▸ **Assignment**
Starting with the opening line of the material, restate every line word for word, and end on the line containing "Page size: 1500x844.".

▸ **Records provided**
● ● ●

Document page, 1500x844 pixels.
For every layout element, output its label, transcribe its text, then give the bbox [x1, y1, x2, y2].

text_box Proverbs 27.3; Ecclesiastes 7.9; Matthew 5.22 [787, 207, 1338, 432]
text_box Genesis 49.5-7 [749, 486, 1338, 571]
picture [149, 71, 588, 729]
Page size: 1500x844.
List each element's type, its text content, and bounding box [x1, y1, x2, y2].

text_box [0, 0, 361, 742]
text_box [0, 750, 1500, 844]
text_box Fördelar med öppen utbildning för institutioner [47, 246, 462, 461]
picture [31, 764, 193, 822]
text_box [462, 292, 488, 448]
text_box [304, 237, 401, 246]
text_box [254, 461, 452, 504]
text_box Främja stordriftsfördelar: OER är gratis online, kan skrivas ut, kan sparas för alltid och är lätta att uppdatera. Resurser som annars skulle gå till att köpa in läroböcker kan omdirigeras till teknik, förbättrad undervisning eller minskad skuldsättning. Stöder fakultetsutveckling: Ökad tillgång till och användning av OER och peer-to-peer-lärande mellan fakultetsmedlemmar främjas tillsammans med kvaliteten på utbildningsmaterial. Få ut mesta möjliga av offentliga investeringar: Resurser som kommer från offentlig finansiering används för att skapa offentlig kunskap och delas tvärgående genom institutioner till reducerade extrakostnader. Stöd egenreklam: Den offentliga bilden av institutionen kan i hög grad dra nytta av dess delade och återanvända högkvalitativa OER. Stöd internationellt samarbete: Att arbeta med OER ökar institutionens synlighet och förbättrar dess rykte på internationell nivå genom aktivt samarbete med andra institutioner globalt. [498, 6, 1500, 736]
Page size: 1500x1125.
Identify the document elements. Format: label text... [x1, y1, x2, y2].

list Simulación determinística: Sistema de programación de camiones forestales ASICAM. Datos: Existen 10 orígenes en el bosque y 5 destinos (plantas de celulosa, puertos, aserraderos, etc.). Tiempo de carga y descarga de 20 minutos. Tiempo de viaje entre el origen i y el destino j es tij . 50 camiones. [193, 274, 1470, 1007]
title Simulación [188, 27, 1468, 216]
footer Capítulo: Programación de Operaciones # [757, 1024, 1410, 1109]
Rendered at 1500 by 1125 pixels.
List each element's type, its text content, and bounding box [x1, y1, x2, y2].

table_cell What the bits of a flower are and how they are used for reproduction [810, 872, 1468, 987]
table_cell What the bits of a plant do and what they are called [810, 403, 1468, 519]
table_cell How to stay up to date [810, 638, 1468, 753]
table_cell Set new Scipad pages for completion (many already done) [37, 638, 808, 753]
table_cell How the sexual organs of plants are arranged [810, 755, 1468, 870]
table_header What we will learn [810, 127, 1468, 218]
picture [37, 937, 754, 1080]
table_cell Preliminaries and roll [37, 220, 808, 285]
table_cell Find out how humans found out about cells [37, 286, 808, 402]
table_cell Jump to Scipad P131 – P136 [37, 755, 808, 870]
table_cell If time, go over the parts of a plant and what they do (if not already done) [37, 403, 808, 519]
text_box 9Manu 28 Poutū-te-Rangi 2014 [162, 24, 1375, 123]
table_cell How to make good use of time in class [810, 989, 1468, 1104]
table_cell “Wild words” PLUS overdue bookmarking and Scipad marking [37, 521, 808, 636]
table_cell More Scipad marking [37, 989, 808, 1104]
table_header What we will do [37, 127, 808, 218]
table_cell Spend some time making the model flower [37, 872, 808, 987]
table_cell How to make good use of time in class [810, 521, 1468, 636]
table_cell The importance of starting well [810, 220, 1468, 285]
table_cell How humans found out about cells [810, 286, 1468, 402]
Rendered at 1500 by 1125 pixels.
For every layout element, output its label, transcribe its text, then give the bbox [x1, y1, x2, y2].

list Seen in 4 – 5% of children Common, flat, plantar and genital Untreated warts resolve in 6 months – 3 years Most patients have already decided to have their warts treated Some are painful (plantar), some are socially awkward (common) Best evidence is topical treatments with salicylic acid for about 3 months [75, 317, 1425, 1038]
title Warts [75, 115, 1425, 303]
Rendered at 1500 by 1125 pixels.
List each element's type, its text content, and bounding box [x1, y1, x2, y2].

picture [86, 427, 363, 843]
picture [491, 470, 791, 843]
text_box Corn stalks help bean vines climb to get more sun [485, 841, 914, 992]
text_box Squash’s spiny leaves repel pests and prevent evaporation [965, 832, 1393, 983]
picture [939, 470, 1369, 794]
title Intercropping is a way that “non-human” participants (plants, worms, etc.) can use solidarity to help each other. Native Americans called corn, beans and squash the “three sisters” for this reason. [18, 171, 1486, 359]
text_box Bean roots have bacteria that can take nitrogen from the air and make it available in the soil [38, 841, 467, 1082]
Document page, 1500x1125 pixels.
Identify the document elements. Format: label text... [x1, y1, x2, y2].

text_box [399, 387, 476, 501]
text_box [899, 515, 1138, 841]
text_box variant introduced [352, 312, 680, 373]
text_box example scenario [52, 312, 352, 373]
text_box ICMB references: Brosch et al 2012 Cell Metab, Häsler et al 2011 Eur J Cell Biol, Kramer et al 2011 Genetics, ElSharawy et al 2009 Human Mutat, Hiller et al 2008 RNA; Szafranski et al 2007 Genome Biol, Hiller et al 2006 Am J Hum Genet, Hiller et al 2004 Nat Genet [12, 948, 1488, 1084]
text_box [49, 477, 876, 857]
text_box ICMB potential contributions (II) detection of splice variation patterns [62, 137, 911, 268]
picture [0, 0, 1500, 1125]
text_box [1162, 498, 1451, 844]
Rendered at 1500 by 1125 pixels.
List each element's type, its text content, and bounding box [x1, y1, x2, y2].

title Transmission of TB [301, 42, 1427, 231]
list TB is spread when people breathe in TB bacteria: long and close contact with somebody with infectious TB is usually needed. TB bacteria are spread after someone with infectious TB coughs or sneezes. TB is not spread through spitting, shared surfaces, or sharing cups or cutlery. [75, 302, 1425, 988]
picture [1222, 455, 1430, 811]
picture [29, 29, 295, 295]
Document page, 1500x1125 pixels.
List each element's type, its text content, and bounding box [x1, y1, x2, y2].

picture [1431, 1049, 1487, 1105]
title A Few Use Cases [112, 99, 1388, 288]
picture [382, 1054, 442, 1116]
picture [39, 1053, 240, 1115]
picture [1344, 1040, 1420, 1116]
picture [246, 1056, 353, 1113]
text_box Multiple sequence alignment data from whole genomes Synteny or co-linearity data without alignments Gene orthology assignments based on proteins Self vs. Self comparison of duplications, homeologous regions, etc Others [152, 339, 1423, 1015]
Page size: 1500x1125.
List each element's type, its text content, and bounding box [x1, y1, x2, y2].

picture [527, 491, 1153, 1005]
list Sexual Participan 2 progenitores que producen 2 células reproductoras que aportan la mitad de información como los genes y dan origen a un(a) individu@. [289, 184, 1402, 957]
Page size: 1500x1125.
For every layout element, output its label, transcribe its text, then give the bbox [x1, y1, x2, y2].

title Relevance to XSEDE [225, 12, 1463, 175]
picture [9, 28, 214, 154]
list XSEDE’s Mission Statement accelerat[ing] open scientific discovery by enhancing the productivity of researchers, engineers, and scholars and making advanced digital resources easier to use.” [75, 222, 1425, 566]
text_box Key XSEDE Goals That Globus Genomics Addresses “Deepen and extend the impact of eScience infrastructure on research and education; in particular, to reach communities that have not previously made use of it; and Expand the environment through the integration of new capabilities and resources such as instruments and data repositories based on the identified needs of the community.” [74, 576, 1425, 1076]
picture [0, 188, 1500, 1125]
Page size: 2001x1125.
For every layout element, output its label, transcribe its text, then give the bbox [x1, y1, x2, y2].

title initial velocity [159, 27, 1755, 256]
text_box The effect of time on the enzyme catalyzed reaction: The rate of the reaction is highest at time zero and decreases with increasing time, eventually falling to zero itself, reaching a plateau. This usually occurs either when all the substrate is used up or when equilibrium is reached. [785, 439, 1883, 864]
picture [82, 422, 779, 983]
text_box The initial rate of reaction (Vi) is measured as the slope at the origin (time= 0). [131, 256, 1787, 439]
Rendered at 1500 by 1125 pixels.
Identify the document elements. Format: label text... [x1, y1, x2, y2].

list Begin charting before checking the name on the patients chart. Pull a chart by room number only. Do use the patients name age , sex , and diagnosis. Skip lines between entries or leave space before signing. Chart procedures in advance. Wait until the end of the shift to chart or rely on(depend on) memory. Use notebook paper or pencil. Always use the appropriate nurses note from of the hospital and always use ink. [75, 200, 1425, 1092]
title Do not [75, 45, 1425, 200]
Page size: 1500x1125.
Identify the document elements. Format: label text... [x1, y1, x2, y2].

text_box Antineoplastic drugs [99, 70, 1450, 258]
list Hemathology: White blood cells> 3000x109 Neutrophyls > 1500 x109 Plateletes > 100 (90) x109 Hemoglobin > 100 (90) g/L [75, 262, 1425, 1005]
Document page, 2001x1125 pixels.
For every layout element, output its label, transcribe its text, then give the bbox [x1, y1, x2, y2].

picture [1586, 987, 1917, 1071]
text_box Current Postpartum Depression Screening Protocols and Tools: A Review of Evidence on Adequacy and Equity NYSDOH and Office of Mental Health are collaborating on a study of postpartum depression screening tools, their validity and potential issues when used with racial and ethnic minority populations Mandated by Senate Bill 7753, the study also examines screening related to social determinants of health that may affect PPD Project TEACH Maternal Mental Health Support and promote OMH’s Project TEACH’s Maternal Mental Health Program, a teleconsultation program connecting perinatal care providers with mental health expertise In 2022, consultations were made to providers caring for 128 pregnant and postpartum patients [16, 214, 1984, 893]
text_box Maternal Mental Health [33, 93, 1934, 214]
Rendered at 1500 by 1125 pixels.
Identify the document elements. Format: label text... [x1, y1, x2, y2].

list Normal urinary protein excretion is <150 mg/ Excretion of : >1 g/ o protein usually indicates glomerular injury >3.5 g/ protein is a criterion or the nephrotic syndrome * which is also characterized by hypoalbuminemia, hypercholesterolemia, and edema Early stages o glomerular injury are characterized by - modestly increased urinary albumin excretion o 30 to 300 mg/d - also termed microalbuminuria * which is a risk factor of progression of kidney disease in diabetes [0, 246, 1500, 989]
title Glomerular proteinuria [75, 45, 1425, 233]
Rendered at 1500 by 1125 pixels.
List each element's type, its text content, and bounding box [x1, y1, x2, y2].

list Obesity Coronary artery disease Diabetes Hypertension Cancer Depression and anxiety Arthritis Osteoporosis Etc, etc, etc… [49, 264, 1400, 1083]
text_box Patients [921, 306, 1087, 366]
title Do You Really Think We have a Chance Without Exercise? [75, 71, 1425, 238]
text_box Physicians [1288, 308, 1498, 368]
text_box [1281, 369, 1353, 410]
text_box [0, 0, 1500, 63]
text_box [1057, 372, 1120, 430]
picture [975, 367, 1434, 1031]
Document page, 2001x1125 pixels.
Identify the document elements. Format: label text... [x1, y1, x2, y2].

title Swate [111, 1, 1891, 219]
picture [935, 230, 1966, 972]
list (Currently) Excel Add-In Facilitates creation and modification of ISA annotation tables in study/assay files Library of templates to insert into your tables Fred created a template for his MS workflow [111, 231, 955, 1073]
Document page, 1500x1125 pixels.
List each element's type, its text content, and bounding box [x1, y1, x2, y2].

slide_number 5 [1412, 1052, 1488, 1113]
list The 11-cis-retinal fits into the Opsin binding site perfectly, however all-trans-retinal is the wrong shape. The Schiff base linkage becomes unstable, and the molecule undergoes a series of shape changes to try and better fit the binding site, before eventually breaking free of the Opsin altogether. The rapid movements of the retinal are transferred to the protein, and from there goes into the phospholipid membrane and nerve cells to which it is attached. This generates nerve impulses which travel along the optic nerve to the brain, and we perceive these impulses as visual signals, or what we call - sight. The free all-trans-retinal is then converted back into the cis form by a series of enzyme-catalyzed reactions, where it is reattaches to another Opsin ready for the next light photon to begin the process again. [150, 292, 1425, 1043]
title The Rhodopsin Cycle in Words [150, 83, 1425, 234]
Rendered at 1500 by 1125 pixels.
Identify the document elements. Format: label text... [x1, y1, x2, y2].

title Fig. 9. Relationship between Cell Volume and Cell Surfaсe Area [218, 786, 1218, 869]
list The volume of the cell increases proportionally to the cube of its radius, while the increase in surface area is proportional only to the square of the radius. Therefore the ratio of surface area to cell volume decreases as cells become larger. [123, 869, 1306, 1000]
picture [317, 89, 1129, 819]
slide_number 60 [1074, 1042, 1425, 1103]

● ● ●

▸ **Answer for the task**
Document page, 1500x844 pixels.
For every layout element, output its label, transcribe its text, then give the bbox [x1, y1, x2, y2].

text_box Proverbs 27.3; Ecclesiastes 7.9; Matthew 5.22 [787, 207, 1338, 432]
text_box Genesis 49.5-7 [749, 486, 1338, 571]
picture [149, 71, 588, 729]
Page size: 1500x844.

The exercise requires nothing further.